*** Kaynak Metin

Her Şey Bilmekten Geçiyor

İnsan ezelden ebede önce kendini bilmeli. Nerden geldiğini, nasıl geldiğini ve nereye gideceğini bilmeli. Görevinin ne olduğunu, bu dünyadaki yerini bilmeli. Bunları sorgularda kendini bulursa eğer yaradılış gayesini ve en nihayet Yaradan’ı bulur. Yaradan’ı bulan insan o mutlak kudreti bilir, haddini ve sınırlarını bilir. Haddini bilen ise hakkı bilir, sevgi bilir, saygı bilir, şefkat ve […]

Yayınlama: 31.03.2023
A+
A-

İnsan ezelden ebede önce kendini bilmeli. Nerden geldiğini, nasıl geldiğini ve nereye gideceğini bilmeli. Görevinin ne olduğunu, bu dünyadaki yerini bilmeli. Bunları sorgularda kendini bulursa eğer yaradılış gayesini ve en nihayet Yaradan’ı bulur. Yaradan’ı bulan insan o mutlak kudreti bilir, haddini ve sınırlarını bilir. Haddini bilen ise hakkı bilir, sevgi bilir, saygı bilir, şefkat ve merhamet bilir.

******

Görev Maddesi 1:
Bilmek üzerine yazıya göre haddini bilen kişinin bildiği her şeyi sırala.

*** Mevcut Liste

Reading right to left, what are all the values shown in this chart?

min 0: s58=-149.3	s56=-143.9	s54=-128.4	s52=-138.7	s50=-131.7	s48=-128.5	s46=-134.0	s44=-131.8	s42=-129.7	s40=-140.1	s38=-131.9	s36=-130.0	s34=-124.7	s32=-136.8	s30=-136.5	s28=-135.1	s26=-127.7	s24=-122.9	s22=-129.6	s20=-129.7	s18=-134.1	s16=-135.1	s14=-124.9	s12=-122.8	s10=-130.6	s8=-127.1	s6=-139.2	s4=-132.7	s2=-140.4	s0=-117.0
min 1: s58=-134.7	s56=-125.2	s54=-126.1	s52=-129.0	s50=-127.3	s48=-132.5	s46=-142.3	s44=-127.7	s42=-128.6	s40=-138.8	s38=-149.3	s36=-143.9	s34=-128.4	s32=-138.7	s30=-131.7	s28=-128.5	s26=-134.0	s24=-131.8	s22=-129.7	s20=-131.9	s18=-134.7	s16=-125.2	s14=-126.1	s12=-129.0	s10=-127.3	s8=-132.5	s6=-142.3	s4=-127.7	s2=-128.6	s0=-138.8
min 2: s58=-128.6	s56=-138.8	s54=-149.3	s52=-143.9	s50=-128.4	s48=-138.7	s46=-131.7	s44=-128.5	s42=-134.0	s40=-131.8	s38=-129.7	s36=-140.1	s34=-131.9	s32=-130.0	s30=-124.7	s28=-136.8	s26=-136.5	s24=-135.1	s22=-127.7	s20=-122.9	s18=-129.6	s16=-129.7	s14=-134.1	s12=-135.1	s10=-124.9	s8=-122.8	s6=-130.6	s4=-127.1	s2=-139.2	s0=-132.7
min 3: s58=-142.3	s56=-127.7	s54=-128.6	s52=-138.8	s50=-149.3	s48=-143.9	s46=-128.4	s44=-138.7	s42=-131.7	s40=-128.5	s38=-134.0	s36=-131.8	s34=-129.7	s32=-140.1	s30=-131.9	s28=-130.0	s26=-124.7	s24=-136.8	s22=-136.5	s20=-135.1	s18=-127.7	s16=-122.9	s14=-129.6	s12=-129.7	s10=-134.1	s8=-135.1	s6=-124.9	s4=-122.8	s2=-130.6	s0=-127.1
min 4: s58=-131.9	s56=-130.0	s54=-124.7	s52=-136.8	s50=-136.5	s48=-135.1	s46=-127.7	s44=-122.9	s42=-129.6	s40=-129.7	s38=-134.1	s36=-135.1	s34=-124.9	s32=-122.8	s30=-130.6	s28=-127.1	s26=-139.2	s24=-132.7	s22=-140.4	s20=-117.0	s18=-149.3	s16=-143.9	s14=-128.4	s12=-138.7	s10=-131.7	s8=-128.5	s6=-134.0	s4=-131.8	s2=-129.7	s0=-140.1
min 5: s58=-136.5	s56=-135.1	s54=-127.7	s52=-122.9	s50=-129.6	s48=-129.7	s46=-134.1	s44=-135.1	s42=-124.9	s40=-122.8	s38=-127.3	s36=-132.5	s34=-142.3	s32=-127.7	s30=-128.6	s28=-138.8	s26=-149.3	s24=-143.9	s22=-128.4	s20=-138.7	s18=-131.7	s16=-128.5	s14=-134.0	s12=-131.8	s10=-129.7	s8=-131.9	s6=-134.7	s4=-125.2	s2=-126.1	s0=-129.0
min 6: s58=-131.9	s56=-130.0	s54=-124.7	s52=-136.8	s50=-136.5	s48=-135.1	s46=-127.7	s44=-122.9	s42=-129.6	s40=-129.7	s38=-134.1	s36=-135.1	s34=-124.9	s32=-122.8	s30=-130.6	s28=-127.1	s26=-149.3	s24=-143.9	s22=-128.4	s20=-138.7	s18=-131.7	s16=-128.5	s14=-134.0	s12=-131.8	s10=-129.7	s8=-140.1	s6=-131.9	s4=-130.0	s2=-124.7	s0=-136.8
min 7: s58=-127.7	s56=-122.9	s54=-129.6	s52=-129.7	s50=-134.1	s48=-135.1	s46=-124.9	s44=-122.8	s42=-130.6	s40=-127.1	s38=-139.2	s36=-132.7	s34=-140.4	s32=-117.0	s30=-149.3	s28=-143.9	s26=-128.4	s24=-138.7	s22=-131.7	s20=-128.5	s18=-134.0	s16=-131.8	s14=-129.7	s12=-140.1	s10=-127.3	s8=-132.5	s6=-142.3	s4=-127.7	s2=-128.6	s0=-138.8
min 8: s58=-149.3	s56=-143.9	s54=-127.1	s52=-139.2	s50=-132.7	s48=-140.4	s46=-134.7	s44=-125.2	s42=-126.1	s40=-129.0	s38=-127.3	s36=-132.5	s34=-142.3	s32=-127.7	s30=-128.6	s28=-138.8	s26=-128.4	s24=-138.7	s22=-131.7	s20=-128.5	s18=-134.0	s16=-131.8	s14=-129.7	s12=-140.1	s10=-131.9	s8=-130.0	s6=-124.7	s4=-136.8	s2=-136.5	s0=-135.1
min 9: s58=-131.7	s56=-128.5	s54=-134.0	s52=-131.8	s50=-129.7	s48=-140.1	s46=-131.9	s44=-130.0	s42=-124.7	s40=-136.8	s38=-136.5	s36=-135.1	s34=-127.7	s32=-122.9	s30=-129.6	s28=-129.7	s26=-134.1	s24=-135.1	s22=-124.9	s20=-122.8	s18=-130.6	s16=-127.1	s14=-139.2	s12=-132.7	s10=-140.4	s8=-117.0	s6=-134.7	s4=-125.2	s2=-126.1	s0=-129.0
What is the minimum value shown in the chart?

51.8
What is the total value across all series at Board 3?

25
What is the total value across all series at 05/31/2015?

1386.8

******

Görev Maddesi 2:
Yukarıdaki listeden "total" sözcüğünü içeren bütün satırları çıkar.

Çözümlü Yanıt 1:
hak, sevgi, saygı, şefkat, merhamet

Çözümlü Yanıt 2:
What is the total value across all series at Board 3?
What is the total value across all series at 05/31/2015?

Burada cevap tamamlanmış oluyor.